## TEXT PASSAGE:
>>>

Alien Resurrection is an appropriate title for the fourth film in the Alien franchise. Not only does it contrive to bring Ripley (Sigourney Weaver) back from the dead, it manages to wrest the entire franchise from a horrendous death in the equally horrendous Alien 3.
200 years after Ripley’s fatal swan dive, a group of military scientists have brought her back to life. By using cloning experiments on the DNA detrius left in the molten lead pit where she committed suicide, the researchers are attempting to recreate the Alien Queen. They succeed, but are left with Ripley as a biological byproduct. However, the genetic separation was not 100% perfect. Ripley is part Alien, just as the new aliens are more human.
Led by General Perez (Dan Hedaya), the researchers need host organisms in which to breed the aliens. He enlists the services of a ragtag group of mercenaries, led by Elgyn (Michael Wincott), to hijack a transport ship and deliver the human cargo to Perez’s scientists.
When the inevitable happens, and the aliens escape their confinement, the mercenaries (also including the handicapped Vriess (Dominique Pinon), the gruff Johner (Ron Perlman), and the spunky Call (Winona Ryder)) join forces with Ripley to defeat the alien menace and attempt to escape with their lives.
It’s easy to see why Sigourney Weaver was drawn back for this project. Whereas in the last Alien film, she was given no development opportunity at all (especially when compared to her meaty role in Aliens), in Alien Resurrection she is not the same person she remembers, and not even human having, in a sense, become one with her enemy.

<<<

Dataset entries:
>>>

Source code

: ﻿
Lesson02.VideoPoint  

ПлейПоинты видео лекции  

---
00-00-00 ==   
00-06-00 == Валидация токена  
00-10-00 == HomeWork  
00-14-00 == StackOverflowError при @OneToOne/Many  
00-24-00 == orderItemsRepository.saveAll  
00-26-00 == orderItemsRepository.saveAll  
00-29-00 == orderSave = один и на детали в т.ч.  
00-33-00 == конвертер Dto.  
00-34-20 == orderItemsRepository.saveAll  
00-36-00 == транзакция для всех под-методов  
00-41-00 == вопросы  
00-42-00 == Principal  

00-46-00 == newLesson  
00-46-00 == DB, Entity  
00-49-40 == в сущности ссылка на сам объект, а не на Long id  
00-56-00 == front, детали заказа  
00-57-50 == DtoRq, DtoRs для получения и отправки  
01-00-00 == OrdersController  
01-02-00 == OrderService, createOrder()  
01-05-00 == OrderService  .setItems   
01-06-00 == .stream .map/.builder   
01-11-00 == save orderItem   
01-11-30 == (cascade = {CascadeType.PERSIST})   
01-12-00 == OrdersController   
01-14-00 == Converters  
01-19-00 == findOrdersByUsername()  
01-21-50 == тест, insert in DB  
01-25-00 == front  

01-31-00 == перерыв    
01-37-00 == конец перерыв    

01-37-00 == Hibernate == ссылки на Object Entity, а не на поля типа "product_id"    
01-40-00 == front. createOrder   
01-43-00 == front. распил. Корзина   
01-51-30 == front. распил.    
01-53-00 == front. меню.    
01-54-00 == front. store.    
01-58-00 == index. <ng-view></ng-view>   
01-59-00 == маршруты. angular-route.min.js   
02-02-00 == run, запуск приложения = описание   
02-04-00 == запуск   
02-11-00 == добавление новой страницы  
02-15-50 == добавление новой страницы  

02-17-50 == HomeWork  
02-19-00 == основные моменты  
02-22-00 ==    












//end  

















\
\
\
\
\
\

<<<

## WORK ORDER A:
Answer these questions from the Alien Resurrection review:
(i) How many years after Ripley's death do the military scientists bring her back?
(ii) Who leads the mercenaries hired to hijack the transport ship?
(iii) Which actress plays Call?
## WORK ORDER B:
Extend the review of Alien Resurrection by writing what comes next after its final sentence.

## OUTPUT A:
(i) 200 years
(ii) Elgyn (Michael Wincott)
(iii) Winona Ryder

## OUTPUT B:
However, Weaver is getting older (it’s been nearly 20 years since her first encounter with the ultimate killing machine), and to inject a little youthfulness into the film, they added Winona Ryder, a gambit which doesn’t quite work. Ryder is much more subdued than Weaver, and is much less of a presence onscreen. She just doesn’t seem to fit in this sci-fi action thriller genre.
The director, Jean-Pierre Jeunet, has maintained the quirky visual sense present in his earlier films, and which adapts nicely to the Alien series. The only times he fumbles, however, are in the supposedly humorous scenes. They never quite play out as funny as intended.
The action scenes, while good, are never quite as pulse-pounding as those in Aliens. And though the aliens have learned a few new tricks, they’re never as horrifying as the original Alien. However, this fourth film deserves some innovation points for at least probing some thematic material never before explored: the psycho-sexual attraction of the aliens. Although there’s no explicit Alien sex or anything, there’s one character (Brad Dourif) who is in love with them, and Ripley herself is biologically intertwined.
Though the film never lives up to the first two in the series, it’s about as good a sequel as you could expect for an aging franchise, and thoroughly erases the bitter memory of the third film.